┌─ DATASET EXTRACT

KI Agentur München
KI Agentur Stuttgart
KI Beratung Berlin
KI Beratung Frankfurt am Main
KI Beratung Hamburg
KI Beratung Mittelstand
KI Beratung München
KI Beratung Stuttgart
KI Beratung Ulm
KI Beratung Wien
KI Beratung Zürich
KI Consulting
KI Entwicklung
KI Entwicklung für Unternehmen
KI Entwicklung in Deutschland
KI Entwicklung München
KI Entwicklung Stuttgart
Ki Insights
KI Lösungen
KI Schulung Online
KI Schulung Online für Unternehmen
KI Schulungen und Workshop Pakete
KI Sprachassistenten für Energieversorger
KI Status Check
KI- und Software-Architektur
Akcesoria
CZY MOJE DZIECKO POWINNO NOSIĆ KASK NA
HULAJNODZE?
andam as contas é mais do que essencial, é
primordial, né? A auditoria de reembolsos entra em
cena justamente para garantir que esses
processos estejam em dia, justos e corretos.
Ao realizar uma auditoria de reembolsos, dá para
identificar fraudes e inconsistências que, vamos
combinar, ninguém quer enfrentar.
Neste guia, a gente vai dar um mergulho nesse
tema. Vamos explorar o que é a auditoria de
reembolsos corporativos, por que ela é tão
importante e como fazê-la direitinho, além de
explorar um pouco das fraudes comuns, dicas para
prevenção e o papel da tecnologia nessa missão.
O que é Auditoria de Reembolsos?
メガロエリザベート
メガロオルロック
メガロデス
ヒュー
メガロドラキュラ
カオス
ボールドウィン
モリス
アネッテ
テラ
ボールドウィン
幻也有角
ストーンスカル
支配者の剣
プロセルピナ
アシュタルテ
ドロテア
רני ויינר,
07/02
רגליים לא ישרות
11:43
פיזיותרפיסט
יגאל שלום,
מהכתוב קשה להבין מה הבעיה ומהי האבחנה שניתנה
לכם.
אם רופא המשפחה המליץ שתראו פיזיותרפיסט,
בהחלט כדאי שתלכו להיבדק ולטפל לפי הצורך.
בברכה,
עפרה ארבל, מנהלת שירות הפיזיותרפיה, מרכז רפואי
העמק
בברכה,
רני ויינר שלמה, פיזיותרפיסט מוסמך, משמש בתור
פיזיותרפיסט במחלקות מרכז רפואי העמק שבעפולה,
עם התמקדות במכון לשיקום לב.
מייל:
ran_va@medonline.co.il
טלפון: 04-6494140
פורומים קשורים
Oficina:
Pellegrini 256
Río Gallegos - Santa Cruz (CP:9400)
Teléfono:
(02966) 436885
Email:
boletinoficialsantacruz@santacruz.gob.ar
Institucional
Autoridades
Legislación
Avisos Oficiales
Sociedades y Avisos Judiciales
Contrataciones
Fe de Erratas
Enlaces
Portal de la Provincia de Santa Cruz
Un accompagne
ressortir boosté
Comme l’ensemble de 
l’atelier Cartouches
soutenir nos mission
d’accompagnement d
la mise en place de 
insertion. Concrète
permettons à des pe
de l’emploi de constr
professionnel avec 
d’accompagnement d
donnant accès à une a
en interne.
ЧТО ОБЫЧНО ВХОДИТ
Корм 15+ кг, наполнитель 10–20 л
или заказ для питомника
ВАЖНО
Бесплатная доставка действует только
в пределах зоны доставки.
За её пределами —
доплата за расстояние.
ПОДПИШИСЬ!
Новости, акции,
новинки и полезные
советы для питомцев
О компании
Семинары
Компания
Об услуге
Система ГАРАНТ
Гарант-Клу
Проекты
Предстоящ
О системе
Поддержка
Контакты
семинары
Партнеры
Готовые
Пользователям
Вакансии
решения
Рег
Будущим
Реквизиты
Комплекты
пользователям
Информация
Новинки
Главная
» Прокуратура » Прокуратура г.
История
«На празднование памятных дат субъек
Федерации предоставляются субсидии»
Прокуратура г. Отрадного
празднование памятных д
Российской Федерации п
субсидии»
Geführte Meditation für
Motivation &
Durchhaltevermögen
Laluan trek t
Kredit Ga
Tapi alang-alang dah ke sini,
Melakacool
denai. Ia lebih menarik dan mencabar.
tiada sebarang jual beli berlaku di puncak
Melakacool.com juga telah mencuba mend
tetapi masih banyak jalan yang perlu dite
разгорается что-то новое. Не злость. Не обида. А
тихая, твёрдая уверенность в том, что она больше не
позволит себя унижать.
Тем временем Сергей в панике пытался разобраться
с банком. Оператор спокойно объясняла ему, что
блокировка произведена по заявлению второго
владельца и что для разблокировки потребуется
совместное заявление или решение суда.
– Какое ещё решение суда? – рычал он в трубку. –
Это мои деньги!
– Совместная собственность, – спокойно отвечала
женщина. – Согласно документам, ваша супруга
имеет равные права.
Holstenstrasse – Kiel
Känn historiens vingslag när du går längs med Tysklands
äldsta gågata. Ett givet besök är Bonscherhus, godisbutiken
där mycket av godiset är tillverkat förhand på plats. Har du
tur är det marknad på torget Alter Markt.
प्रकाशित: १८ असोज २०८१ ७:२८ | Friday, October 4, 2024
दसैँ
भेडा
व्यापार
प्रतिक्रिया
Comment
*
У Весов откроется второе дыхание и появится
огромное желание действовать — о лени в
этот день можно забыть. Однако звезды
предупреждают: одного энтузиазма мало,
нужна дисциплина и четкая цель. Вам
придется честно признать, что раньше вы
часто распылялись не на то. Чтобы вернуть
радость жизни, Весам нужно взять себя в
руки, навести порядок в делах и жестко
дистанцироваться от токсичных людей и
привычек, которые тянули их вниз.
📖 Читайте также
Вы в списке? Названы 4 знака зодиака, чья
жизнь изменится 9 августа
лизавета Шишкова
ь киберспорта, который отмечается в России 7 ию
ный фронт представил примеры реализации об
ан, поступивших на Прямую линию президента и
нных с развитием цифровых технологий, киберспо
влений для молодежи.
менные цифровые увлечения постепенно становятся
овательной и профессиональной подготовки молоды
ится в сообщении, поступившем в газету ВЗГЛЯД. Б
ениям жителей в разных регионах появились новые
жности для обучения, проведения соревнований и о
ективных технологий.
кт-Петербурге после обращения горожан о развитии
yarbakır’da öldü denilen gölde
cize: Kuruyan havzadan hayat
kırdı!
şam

└─

## EXERCISE DIRECTIONS
Print exactly the lines from the beginning of the entries through the line with "KI Status Check". Output nothing more.

## OUTPUT FOR THIS TASK
KI Agentur München
KI Agentur Stuttgart
KI Beratung Berlin
KI Beratung Frankfurt am Main
KI Beratung Hamburg
KI Beratung Mittelstand
KI Beratung München
KI Beratung Stuttgart
KI Beratung Ulm
KI Beratung Wien
KI Beratung Zürich
KI Consulting
KI Entwicklung
KI Entwicklung für Unternehmen
KI Entwicklung in Deutschland
KI Entwicklung München
KI Entwicklung Stuttgart
Ki Insights
KI Lösungen
KI Schulung Online
KI Schulung Online für Unternehmen
KI Schulungen und Workshop Pakete
KI Sprachassistenten für Energieversorger
KI Status Check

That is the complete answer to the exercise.